Force Majeure. Neither party shall be liable for failure or delay in performing its obligations under this Agreement (except for payment obligations) if such failure or delay is caused by events beyond its reasonable control, including but not limited to acts of God, natural disasters, terrorism, war, labor disputes, government actions, power or internet outages, or other causes beyond reasonable control. The affected party shall provide notice to the other as soon as practicable and will use commercially reasonable efforts to resume performance promptly.

Governing Law. This Agreement will be governed by and construed under the laws of the State of Indiana. Jurisdiction and venue lie exclusively in the federal courts of Indiana (Norther District) or state courts of Indiana (Porter County).
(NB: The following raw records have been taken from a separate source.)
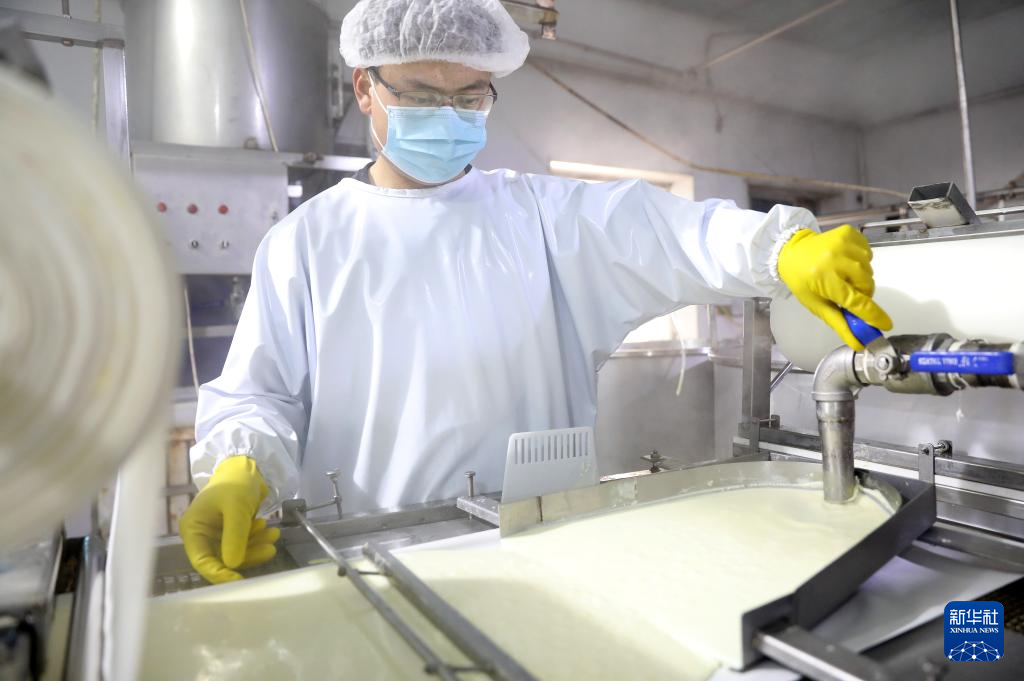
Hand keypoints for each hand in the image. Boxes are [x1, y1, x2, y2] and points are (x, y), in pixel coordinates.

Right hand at [179, 456, 279, 583]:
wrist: (247, 466)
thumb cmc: (236, 483)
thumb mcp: (237, 508)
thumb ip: (235, 536)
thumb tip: (233, 565)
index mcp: (193, 529)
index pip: (202, 561)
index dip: (219, 574)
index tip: (239, 581)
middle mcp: (202, 535)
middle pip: (222, 559)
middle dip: (247, 556)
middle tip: (270, 549)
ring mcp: (217, 534)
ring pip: (236, 553)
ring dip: (256, 547)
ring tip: (274, 534)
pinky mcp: (231, 532)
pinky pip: (244, 543)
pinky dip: (256, 539)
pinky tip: (268, 529)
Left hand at [777, 225, 892, 349]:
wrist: (792, 251)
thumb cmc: (803, 282)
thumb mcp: (817, 305)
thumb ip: (840, 324)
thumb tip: (860, 343)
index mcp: (825, 279)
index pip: (856, 301)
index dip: (873, 315)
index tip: (886, 325)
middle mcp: (836, 259)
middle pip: (867, 286)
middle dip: (861, 294)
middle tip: (847, 293)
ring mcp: (844, 243)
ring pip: (869, 270)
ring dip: (860, 278)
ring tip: (842, 275)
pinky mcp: (850, 232)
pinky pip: (867, 254)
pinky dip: (861, 261)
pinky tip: (844, 262)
Assignment. Neither party may assign this Agreement without the prior written consent of the other.  Company may assign, delegate, or subcontract its obligations under this Agreement to qualified third parties, provided that Company shall remain responsible for the performance of such obligations

 No Third-Party Beneficiaries. This Agreement is solely for the benefit of the parties and their permitted successors. No third party has rights under this Agreement, except as may be provided under applicable third-party license agreements.
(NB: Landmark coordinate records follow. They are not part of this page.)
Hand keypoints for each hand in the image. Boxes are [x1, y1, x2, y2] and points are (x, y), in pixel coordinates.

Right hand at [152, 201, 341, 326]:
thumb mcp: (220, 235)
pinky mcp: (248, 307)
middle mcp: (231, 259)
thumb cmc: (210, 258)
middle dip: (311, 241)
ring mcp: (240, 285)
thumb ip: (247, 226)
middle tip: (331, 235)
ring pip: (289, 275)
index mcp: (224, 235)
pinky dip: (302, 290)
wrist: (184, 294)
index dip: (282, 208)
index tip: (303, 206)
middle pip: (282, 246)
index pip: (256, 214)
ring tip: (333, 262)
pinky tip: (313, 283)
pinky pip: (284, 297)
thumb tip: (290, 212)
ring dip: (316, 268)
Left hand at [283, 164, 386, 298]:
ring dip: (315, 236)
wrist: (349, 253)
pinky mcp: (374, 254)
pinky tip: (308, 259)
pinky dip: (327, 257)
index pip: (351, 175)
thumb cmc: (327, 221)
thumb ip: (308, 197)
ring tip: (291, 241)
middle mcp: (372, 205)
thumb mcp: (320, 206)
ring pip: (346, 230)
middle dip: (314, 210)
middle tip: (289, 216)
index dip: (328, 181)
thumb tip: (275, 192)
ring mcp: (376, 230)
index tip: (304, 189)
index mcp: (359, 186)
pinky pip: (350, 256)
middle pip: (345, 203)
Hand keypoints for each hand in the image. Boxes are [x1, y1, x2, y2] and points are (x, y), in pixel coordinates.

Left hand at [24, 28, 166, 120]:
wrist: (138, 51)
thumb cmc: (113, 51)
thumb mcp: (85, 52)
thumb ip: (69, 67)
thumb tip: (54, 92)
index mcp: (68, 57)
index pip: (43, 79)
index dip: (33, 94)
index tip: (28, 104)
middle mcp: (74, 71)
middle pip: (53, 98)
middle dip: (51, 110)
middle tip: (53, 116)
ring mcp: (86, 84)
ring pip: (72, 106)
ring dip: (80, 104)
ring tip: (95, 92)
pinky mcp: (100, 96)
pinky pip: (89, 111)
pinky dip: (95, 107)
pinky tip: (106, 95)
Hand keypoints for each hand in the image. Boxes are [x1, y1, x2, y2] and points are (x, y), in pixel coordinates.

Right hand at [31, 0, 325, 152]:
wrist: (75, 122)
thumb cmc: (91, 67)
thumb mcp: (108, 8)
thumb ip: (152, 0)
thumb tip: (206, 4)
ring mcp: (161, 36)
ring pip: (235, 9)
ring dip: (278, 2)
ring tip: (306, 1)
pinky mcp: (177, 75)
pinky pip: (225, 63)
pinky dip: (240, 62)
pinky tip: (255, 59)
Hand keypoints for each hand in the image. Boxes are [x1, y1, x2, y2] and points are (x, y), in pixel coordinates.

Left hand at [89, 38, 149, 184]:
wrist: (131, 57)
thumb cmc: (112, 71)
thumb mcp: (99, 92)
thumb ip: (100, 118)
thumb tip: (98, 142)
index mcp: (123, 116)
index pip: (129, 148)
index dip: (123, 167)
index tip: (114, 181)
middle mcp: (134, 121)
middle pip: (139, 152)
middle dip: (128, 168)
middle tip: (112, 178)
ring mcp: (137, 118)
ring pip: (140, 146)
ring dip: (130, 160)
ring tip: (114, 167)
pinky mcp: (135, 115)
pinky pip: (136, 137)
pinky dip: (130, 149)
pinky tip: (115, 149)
Entire Agreement; Amendment. This Agreement constitutes the entire agreement between the parties and supersedes all prior agreements, understandings, and representations. It may only be modified by a written amendment signed by both parties.  Any terms or conditions introduced by Client either directly, indirectly by way of reference or otherwise are hereby explicitly rejected and shall not apply. Parties agree that any additional or differing terms or conditions in any other document or arrangement not forming part of this Agreement, including but not limited to any letter or terms of engagement or the like, purchase order, invoice, acknowledgment, delivery receipt, confirmation or other delivery or acceptance document issued by or on behalf of Client, or by or on behalf of Client, shall be void, and of no force or effect to the extent such are in breach of or contradiction with the Agreement.

Severability. If any provision of this Agreement is held invalid, the remaining provisions will continue in full force and effect.

 No Waiver. Failure by either party to enforce any term will not be deemed a waiver of future enforcement of that or any other term.

 Independent Contractor. Company is an independent contractor and not an employee, agent, or partner of Client.

 Notices. All notices under this Agreement must be in writing and will be deemed delivered when: (a) actually received; (b) confirmed by certified mail; (c) confirmed by proof of email delivery; or (d) five (5) days after proper deposit with the U.S. Postal Service by certified mail.  Notices shall be sent to the party’s address as it appears on the Quote.

 Counterparts; Signatures. This Agreement may be executed in multiple counterparts, each of which is deemed an original. Electronic, scanned, or faxed signatures will be deemed original and binding.

 Attorney’s Fees. If enforcement of the Agreement becomes necessary, the prevailing party will be entitled to recover reasonable attorney’s fees and costs in addition to other available remedies.

 Publicity. Neither Party shall use the name, logo or trademark of the other (or of any of the other’s affiliates) in any form of publicity or promotional or advertising material, or in any communications with the media, without the other’s prior written consent to the specific contemplated use.

T&C Updates. Company reserves the right to modify the T&C to the extent such modification is determined by the Company to be necessary to comply with applicable law or preserve the intended functionality of the Agreement. The Company will provide Client with written notice of any material changes.

Authority.  The person signing the Quote represents that he/she is authorized to sign this Quote on behalf of the Client.

VIII. ACCEPTANCE OF AGREEMENT.

This Agreement covers the matters and items listed in the accompanying Quote which may result in adjustments to monthly charges. Additional services or equipment require Company’s prior approval.